Metadata management involves the processes and technologies used to collect, store, organize, and maintain metadata, which is data that describes other data. Effective metadata management enables organizations to understand their data assets better, facilitating data discovery, data governance, and compliance efforts. Semarchy xDM includes robust metadata management capabilities that help organizations document and manage their metadata across various data sources. This functionality provides a clear overview of data lineage, data definitions, and data quality metrics, promoting transparency and accessibility. By integrating metadata management within its master data management solution, Semarchy empowers users to gain valuable insights into their data landscape, improving data governance and compliance with regulatory requirements.
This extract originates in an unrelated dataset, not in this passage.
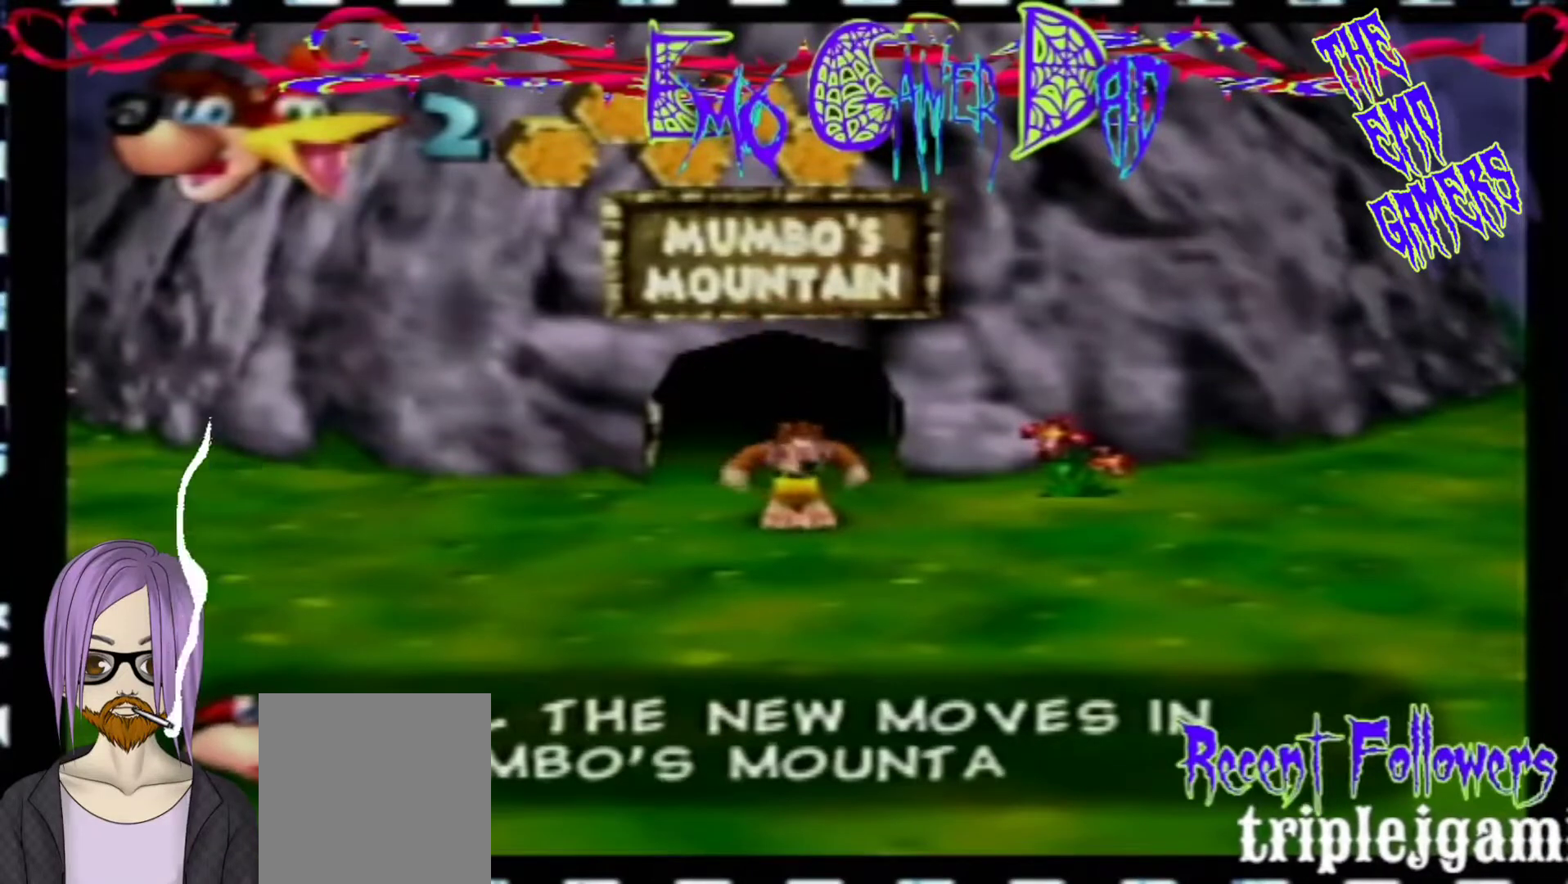
{"buttons": [], "left_stick": "down", "events": [[133, "left_stick", "center"], [433, "left_stick", "down"]]}
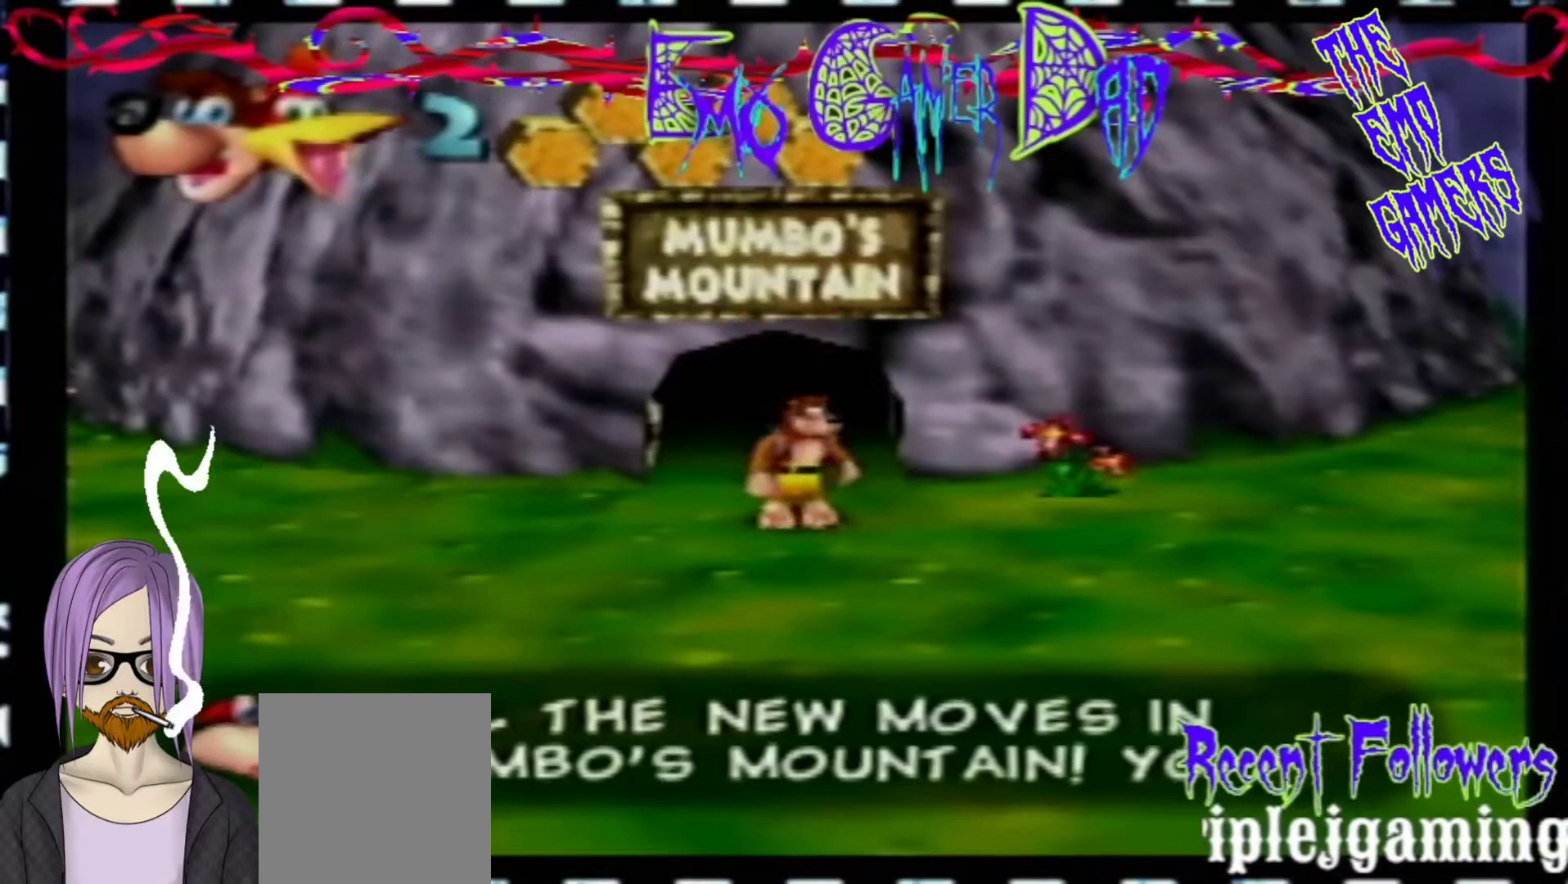
{"buttons": [], "left_stick": "up", "events": [[100, "left_stick", "down-right"], [267, "left_stick", "up-right"], [433, "left_stick", "up"]]}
Learn more about the differences between metadata and master data management.

R

Real time data analytics

Real-time data analytics refers to the process of analyzing data as it’s being generated, providing immediate insights.

T

Time series data analysis

Time series data analysis is the study of data points collected or recorded at specific time intervals to identify trends or patterns over time.

#

360 data management

A comprehensive approach that involves managing all aspects of an organization’s data, offering a full, unified view across various data sources. The Semarchy Data Platform enables 360-degree data management by consolidating master data management, data intelligence, and data integration, providing visibility and control over data across departments.